January is pretty much over and already 2010 is shaping up to be an interesting - dare I say exciting - year. With change there are possibilities and possibilities are always exciting. In the past 30 days, I have terminated an employee (a week ago Thursday); let a consultant go for non-performance (yesterday); and called the dreaded Employee Assistance Program (EAP) that I thought nobody except the stressed out crazy at work called. I've since changed my mind about EAP and now realize that at the time it was just what I needed. I called because I needed something to help me out of the stressful period I'm in and because of that I decided to start seeing a therapist.
This isn't the first time I've sought professional help.
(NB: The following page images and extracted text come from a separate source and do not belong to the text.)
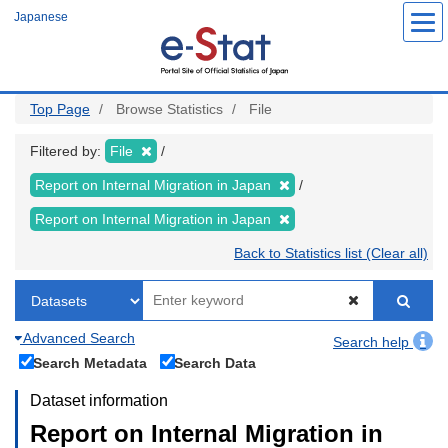
Skip
Japanese
to
main
content
Top Page
Browse Statistics
File
Filtered by:
File
Report on Internal Migration in Japan
Report on Internal Migration in Japan
Back to Statistics list (Clear all)
Advanced Search
Search help
Search Metadata
Search Data
Dataset information
Report on Internal Migration in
Sounds like I'm totally loony, eh? "Seek professional help" - heh. There was a time in my mid/late 20s where I felt completely lost. I had graduated from college and accomplished what I felt I had been working for all of my school career (not counting post graduate stuff) and I had a good job - okay, a series of good jobs. But, there were issues that I needed to deal with; the stuff that you ignore from your childhood. Some people successfully deal with that stuff on their own and others, like me, need a little assistance. So, I dealt with it and was fine.
But life has an annoying way of changing. Life would be so easy, don't you all think, if it would just stay the same? And, with those changes one has to adjust and with those adjustments come the growing pains. I always thought that in my late 30s that I'd be over "growing pains" but I'm not. Life's lessons are not so easily ignored because if you don't adjust to those changes and you keep doing the same thing, sooner or later you find that what you're doing doesn't fit anymore and you're FORCED to adjust. So, here I am being forced to adjust and, once again, I need a little assistance. Cue the therapist.
Today I had my second session with my therapist and I can see that she is actually helping me deal with the stressful period I am going through. This time around, I'm not dealing with how I saw my childhood and how it affected me (the GOOD and not so good). I'm dealing with the decisions I've made and an inner voice that I have chosen to ignore pretty much my whole life - even though I should have listened. There have been many occasions when I've decided to ignore my inner voice only to find that I should have listened. The time when my inner voice told me to go home instead of hanging out with a friend (got grounded for that one). Or, the time when my inner voice told me not to hire a particular consultant (ended up firing that one last Spring). I could go on. And, the stressful period that I'm dealing with now has to do with me ignoring my inner voice - the one that is now saying "I TOLD YOU SO!!!!"
The reason for ignoring my inner voice, my gut reaction, my instinct is that I really WANTED for the decisions I made to be true. I really wanted to believe that the person I hired last Spring as a consultant would do a great job, but they didn't. I really wanted that decision that I made all those years ago, that is now causing me stress, to turn out ok when I knew that it wouldn't. But, I know - I've always known - that just because I WANT something to be true does NOT mean that it will be. I wish I could say that I've learned to listen to my inner voice, but as recently as last week I've silenced that inner voice when I know that I should listen. I really just don't want the message that it is saying to me now to be true.